_What you will do_
Take the whole listing and reproduce it exactly, pictures excepted.

*** Material for this task Section Begins ***

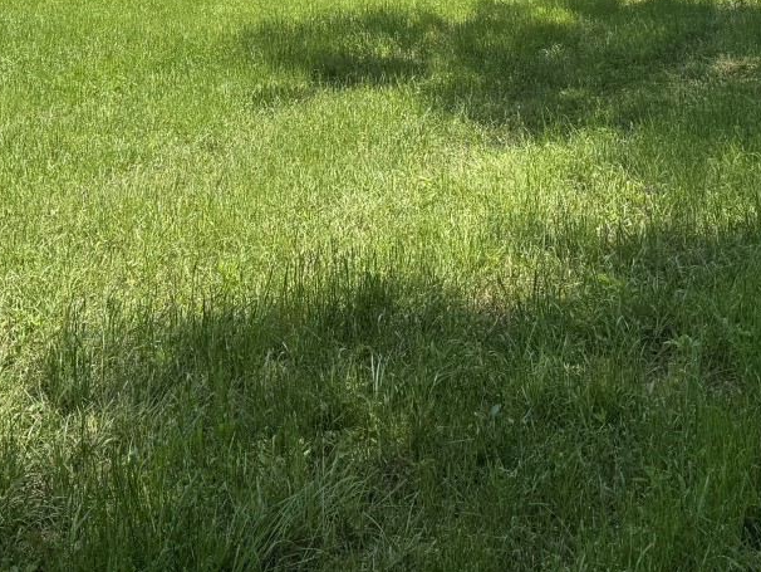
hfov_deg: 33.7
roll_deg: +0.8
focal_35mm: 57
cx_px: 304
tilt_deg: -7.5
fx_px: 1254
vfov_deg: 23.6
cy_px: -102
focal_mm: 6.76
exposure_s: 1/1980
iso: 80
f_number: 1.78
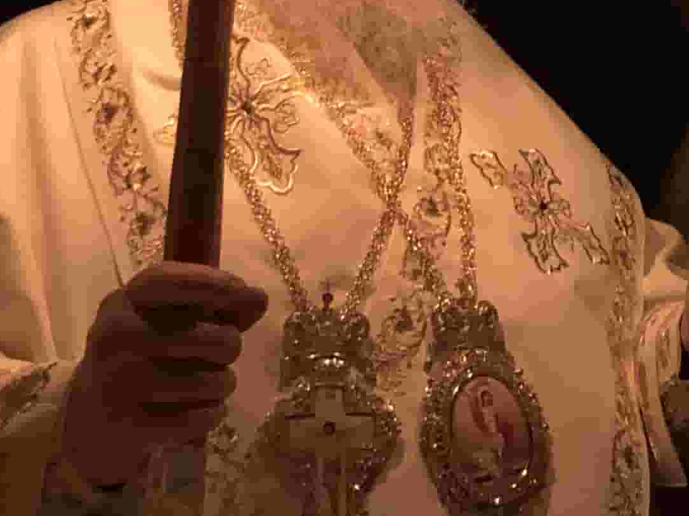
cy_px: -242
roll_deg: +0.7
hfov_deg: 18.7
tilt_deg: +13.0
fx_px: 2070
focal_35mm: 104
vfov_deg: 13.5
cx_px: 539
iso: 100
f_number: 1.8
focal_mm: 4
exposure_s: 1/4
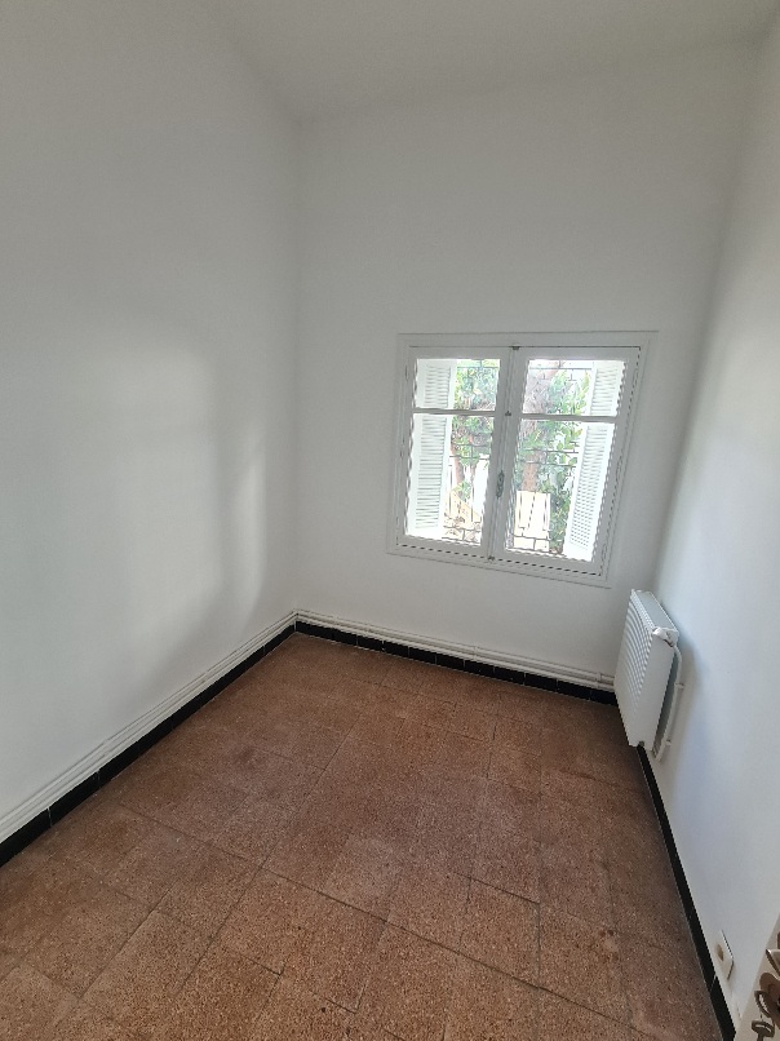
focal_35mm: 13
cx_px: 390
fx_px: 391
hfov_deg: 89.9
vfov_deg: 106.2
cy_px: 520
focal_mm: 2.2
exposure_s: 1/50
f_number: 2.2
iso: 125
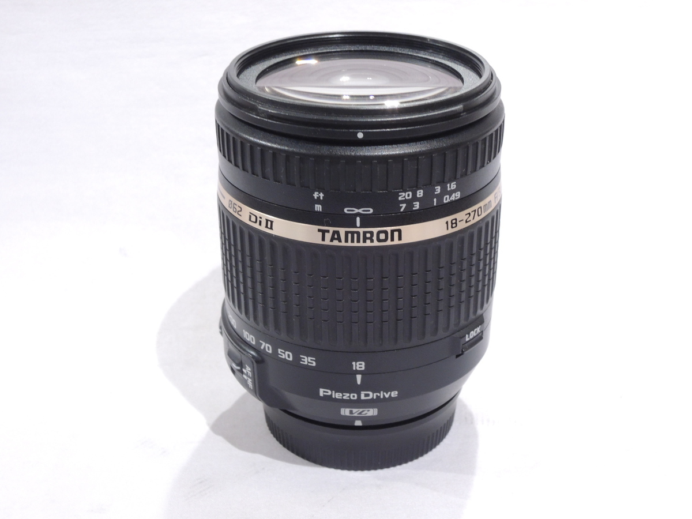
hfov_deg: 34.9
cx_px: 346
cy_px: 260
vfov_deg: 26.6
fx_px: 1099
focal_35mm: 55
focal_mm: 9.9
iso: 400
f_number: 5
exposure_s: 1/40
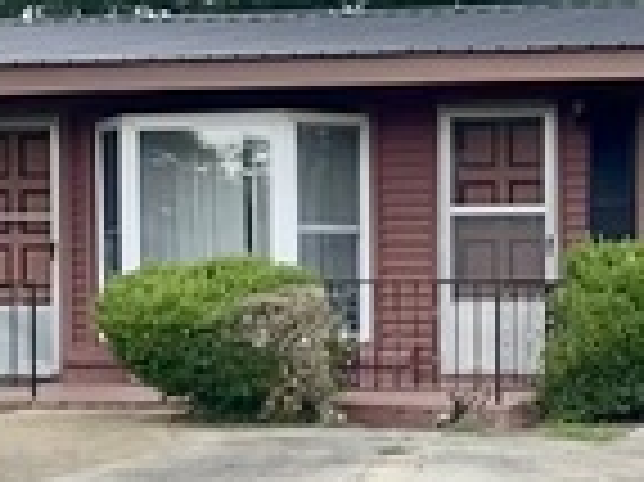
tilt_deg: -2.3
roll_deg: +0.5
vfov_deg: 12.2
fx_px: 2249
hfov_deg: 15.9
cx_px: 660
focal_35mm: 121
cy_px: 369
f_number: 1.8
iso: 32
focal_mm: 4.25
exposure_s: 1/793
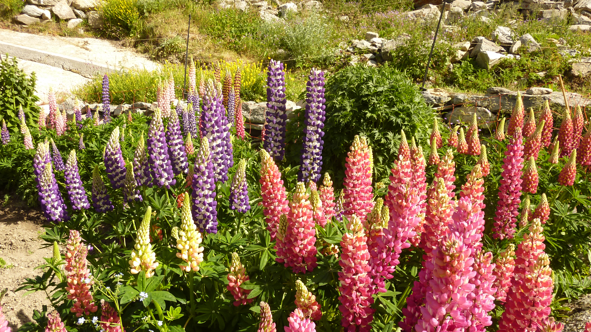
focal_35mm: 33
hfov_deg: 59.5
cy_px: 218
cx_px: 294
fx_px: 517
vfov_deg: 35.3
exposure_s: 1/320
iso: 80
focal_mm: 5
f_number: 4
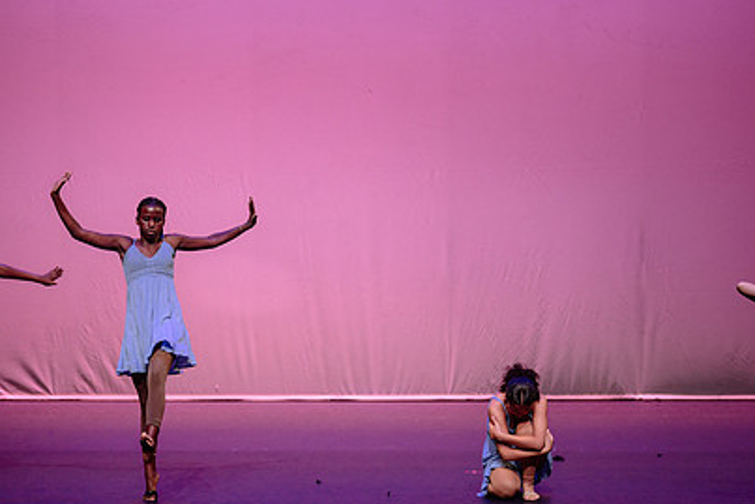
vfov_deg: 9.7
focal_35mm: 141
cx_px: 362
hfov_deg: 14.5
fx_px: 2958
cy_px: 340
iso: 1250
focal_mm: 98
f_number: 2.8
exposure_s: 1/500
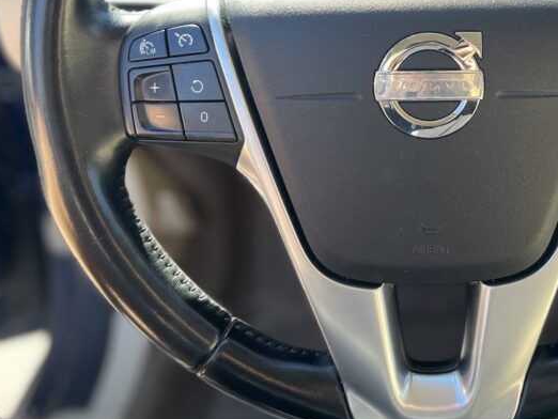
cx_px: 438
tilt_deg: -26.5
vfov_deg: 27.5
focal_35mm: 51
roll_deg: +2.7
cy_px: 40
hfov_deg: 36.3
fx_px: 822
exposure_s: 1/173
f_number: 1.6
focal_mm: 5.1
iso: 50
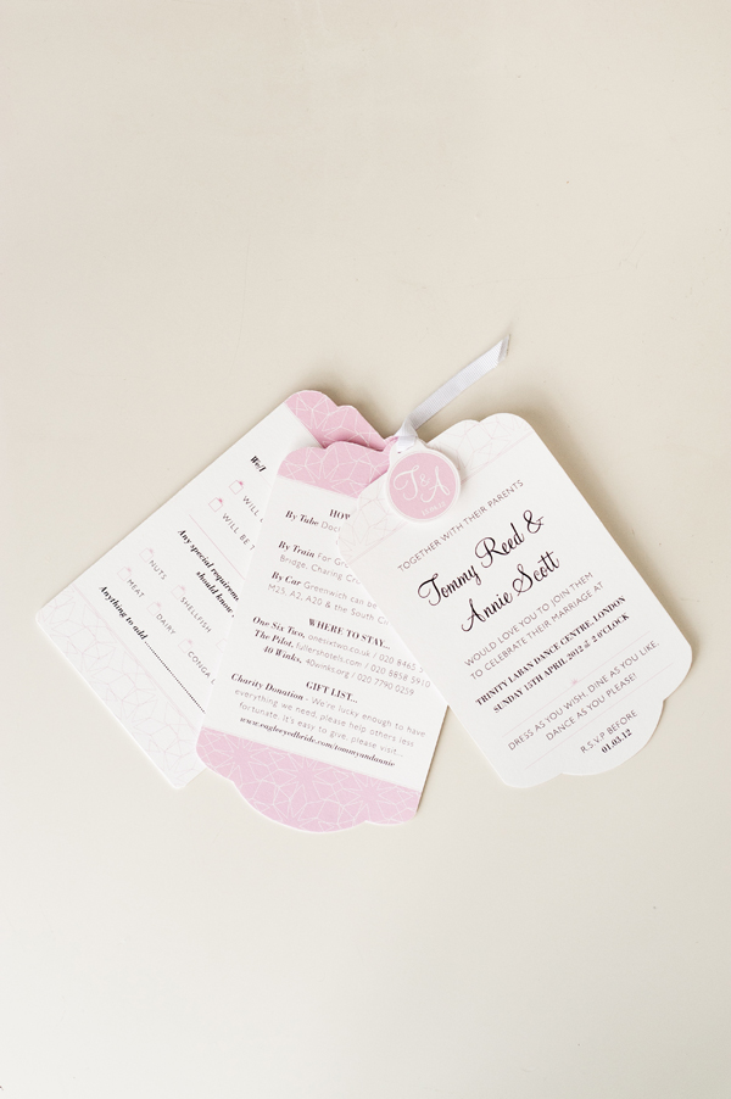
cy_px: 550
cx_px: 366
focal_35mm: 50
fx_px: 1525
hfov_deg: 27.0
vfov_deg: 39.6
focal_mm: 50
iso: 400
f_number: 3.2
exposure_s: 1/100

*** Material for this task Section Ends ***

_Task result_
hfov_deg: 33.7
roll_deg: +0.8
focal_35mm: 57
cx_px: 304
tilt_deg: -7.5
fx_px: 1254
vfov_deg: 23.6
cy_px: -102
focal_mm: 6.76
exposure_s: 1/1980
iso: 80
f_number: 1.78
cy_px: -242
roll_deg: +0.7
hfov_deg: 18.7
tilt_deg: +13.0
fx_px: 2070
focal_35mm: 104
vfov_deg: 13.5
cx_px: 539
iso: 100
f_number: 1.8
focal_mm: 4
exposure_s: 1/4
focal_35mm: 13
cx_px: 390
fx_px: 391
hfov_deg: 89.9
vfov_deg: 106.2
cy_px: 520
focal_mm: 2.2
exposure_s: 1/50
f_number: 2.2
iso: 125
hfov_deg: 34.9
cx_px: 346
cy_px: 260
vfov_deg: 26.6
fx_px: 1099
focal_35mm: 55
focal_mm: 9.9
iso: 400
f_number: 5
exposure_s: 1/40
tilt_deg: -2.3
roll_deg: +0.5
vfov_deg: 12.2
fx_px: 2249
hfov_deg: 15.9
cx_px: 660
focal_35mm: 121
cy_px: 369
f_number: 1.8
iso: 32
focal_mm: 4.25
exposure_s: 1/793
focal_35mm: 33
hfov_deg: 59.5
cy_px: 218
cx_px: 294
fx_px: 517
vfov_deg: 35.3
exposure_s: 1/320
iso: 80
focal_mm: 5
f_number: 4
vfov_deg: 9.7
focal_35mm: 141
cx_px: 362
hfov_deg: 14.5
fx_px: 2958
cy_px: 340
iso: 1250
focal_mm: 98
f_number: 2.8
exposure_s: 1/500
cx_px: 438
tilt_deg: -26.5
vfov_deg: 27.5
focal_35mm: 51
roll_deg: +2.7
cy_px: 40
hfov_deg: 36.3
fx_px: 822
exposure_s: 1/173
f_number: 1.6
focal_mm: 5.1
iso: 50
cy_px: 550
cx_px: 366
focal_35mm: 50
fx_px: 1525
hfov_deg: 27.0
vfov_deg: 39.6
focal_mm: 50
iso: 400
f_number: 3.2
exposure_s: 1/100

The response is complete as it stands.